Stored entries ->

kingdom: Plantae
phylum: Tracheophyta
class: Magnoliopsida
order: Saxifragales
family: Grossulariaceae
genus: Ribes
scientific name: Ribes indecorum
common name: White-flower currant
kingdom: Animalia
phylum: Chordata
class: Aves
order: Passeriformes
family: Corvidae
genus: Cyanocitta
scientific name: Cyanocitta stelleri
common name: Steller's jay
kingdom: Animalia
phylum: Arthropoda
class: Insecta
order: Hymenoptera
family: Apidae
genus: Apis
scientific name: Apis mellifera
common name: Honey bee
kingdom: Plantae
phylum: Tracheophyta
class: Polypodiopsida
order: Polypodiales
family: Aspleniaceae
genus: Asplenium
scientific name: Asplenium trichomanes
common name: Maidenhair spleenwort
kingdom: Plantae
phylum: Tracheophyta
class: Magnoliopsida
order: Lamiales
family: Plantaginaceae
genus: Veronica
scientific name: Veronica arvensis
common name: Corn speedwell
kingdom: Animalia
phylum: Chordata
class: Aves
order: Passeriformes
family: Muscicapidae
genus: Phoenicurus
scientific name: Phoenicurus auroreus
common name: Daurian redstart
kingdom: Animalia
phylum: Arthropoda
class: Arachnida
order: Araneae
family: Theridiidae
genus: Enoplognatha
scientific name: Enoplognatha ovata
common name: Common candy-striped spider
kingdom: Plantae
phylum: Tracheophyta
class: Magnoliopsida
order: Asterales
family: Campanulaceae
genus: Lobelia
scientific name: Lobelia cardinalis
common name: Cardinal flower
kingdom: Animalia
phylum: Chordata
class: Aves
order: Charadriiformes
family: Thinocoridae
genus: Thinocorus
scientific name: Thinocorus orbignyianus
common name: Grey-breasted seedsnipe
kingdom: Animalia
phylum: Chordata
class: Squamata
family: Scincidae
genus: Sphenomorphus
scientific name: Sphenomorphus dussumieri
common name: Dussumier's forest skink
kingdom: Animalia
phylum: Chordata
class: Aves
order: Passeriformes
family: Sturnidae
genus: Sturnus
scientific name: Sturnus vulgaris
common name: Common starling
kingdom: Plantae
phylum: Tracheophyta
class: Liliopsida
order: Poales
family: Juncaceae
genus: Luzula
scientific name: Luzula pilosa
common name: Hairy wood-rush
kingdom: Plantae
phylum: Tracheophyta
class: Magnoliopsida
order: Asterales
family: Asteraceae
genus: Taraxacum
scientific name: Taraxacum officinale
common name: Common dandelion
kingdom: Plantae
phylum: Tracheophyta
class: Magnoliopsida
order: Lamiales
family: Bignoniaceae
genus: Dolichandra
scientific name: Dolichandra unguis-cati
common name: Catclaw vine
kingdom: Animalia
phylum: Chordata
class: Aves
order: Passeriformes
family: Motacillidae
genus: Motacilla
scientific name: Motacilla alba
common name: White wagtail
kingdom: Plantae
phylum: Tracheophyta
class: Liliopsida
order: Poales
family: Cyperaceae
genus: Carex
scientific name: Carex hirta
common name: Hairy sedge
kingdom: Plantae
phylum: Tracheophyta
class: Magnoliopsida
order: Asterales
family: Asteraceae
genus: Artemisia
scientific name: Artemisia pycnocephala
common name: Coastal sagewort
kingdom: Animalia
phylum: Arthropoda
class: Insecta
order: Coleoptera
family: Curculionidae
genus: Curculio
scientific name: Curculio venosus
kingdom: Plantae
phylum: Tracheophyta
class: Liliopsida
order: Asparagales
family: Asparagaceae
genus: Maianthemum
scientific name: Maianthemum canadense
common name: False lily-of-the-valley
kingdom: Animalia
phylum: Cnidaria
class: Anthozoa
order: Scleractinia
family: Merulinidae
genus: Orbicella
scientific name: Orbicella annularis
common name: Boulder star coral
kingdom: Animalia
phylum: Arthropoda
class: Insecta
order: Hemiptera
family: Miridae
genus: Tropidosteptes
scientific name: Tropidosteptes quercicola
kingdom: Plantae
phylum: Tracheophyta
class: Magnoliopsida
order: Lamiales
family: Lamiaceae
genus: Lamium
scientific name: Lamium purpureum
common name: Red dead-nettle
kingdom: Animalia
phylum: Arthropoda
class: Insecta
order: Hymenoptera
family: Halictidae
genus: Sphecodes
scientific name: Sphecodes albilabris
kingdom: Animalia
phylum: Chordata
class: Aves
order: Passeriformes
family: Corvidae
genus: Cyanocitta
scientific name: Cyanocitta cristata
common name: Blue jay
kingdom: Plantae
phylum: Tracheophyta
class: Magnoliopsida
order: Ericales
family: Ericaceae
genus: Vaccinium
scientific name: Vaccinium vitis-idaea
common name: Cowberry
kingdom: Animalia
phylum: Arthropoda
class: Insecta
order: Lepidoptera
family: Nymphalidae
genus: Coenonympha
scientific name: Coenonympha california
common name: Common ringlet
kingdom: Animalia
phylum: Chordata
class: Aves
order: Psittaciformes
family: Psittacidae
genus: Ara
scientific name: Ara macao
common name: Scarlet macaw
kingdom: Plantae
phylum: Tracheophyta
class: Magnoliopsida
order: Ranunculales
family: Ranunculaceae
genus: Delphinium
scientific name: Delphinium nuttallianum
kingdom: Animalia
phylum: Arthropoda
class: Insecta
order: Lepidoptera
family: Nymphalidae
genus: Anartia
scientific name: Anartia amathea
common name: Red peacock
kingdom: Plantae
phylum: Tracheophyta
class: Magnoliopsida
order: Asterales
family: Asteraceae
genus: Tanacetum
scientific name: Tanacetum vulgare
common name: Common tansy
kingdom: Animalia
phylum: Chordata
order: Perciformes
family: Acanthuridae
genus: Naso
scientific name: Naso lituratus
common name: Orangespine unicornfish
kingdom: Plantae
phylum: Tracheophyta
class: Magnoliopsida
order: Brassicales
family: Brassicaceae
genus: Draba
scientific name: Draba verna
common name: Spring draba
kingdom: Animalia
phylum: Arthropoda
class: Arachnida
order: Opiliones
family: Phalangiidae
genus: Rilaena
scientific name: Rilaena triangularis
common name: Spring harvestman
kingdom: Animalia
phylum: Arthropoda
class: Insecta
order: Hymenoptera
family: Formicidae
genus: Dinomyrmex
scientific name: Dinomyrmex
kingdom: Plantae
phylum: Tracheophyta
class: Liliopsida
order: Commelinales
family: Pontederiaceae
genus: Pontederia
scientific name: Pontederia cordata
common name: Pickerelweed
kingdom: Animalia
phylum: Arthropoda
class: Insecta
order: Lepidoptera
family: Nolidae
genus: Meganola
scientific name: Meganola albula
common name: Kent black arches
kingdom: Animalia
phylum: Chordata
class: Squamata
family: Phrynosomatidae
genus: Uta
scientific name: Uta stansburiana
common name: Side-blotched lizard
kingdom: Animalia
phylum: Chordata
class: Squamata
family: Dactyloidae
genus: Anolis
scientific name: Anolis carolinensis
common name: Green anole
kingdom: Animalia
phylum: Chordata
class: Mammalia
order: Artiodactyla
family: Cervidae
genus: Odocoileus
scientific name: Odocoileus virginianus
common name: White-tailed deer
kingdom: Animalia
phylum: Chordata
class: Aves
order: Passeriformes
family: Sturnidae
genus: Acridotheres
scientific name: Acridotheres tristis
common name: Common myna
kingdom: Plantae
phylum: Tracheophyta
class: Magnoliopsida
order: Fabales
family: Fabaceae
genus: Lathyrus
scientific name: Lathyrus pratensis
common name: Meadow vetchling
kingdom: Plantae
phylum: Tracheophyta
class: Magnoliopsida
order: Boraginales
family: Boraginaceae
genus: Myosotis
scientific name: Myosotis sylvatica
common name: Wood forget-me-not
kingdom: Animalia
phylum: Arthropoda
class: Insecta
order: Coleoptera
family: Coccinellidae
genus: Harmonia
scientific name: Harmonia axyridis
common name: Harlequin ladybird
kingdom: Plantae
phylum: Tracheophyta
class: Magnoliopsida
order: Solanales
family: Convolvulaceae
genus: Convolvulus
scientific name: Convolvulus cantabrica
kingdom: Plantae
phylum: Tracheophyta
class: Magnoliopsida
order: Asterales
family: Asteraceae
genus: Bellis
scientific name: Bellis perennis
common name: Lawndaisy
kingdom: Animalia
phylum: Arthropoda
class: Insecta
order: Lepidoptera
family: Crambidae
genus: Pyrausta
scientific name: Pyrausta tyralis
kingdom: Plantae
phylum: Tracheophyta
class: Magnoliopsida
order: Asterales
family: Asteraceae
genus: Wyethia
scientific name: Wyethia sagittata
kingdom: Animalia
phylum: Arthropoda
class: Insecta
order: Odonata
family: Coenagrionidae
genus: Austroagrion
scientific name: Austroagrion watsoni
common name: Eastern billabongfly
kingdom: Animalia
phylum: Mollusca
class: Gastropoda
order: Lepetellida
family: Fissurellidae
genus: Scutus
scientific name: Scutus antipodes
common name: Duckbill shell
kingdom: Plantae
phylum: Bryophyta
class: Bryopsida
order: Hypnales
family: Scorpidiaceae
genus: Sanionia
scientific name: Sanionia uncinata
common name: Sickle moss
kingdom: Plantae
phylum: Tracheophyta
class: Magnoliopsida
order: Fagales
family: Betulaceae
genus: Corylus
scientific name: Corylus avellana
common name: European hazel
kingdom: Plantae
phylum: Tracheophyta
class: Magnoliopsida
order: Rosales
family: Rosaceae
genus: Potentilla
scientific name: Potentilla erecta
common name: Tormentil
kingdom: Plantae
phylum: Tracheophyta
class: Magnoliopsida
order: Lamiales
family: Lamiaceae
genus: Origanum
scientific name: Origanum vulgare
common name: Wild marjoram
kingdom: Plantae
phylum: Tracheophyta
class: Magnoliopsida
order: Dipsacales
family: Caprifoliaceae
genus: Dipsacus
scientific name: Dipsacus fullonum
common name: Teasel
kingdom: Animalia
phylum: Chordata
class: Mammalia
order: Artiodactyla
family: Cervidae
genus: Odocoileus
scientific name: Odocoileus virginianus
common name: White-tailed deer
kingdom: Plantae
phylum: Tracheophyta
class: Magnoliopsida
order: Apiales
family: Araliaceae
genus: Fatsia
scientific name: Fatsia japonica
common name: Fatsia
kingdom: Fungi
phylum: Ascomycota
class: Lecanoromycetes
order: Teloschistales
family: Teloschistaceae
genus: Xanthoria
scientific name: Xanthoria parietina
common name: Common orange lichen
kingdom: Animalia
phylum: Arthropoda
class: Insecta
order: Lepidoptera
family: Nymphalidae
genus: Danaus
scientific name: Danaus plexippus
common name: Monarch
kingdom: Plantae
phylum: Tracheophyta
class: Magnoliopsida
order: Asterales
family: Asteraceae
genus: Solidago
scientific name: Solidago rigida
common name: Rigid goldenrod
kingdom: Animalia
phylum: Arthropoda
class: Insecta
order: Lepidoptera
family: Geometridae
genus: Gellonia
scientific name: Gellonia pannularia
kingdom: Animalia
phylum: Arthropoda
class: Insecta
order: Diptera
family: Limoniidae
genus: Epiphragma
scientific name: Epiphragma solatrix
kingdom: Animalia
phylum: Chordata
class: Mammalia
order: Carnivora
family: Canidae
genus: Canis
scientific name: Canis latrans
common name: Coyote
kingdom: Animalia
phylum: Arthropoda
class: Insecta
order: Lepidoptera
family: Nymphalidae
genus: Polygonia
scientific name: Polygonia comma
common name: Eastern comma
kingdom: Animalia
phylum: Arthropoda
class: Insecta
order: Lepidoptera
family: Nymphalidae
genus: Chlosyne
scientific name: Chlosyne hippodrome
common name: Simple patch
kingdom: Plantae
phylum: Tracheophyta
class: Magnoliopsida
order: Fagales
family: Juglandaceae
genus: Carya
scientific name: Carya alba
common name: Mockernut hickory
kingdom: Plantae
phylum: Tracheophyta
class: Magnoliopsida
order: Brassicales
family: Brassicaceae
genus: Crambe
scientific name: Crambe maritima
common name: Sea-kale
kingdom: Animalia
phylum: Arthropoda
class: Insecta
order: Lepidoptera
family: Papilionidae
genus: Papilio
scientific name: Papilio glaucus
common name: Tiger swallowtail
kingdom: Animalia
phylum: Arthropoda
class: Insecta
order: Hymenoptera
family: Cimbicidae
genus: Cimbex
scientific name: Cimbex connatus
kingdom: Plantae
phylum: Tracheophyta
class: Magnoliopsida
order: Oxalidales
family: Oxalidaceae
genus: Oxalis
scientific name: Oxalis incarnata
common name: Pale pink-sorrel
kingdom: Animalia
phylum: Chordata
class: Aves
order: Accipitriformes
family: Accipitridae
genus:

Given problem ->
Begin at the start of the data and stop after the line that has "genus: Lobelia". Rewrite those lines with "common name" swapped for "vernacular name" and everything else left unchanged.

Task response ->
kingdom: Plantae
phylum: Tracheophyta
class: Magnoliopsida
order: Saxifragales
family: Grossulariaceae
genus: Ribes
scientific name: Ribes indecorum
vernacular name: White-flower currant
kingdom: Animalia
phylum: Chordata
class: Aves
order: Passeriformes
family: Corvidae
genus: Cyanocitta
scientific name: Cyanocitta stelleri
vernacular name: Steller's jay
kingdom: Animalia
phylum: Arthropoda
class: Insecta
order: Hymenoptera
family: Apidae
genus: Apis
scientific name: Apis mellifera
vernacular name: Honey bee
kingdom: Plantae
phylum: Tracheophyta
class: Polypodiopsida
order: Polypodiales
family: Aspleniaceae
genus: Asplenium
scientific name: Asplenium trichomanes
vernacular name: Maidenhair spleenwort
kingdom: Plantae
phylum: Tracheophyta
class: Magnoliopsida
order: Lamiales
family: Plantaginaceae
genus: Veronica
scientific name: Veronica arvensis
vernacular name: Corn speedwell
kingdom: Animalia
phylum: Chordata
class: Aves
order: Passeriformes
family: Muscicapidae
genus: Phoenicurus
scientific name: Phoenicurus auroreus
vernacular name: Daurian redstart
kingdom: Animalia
phylum: Arthropoda
class: Arachnida
order: Araneae
family: Theridiidae
genus: Enoplognatha
scientific name: Enoplognatha ovata
vernacular name: Common candy-striped spider
kingdom: Plantae
phylum: Tracheophyta
class: Magnoliopsida
order: Asterales
family: Campanulaceae
genus: Lobelia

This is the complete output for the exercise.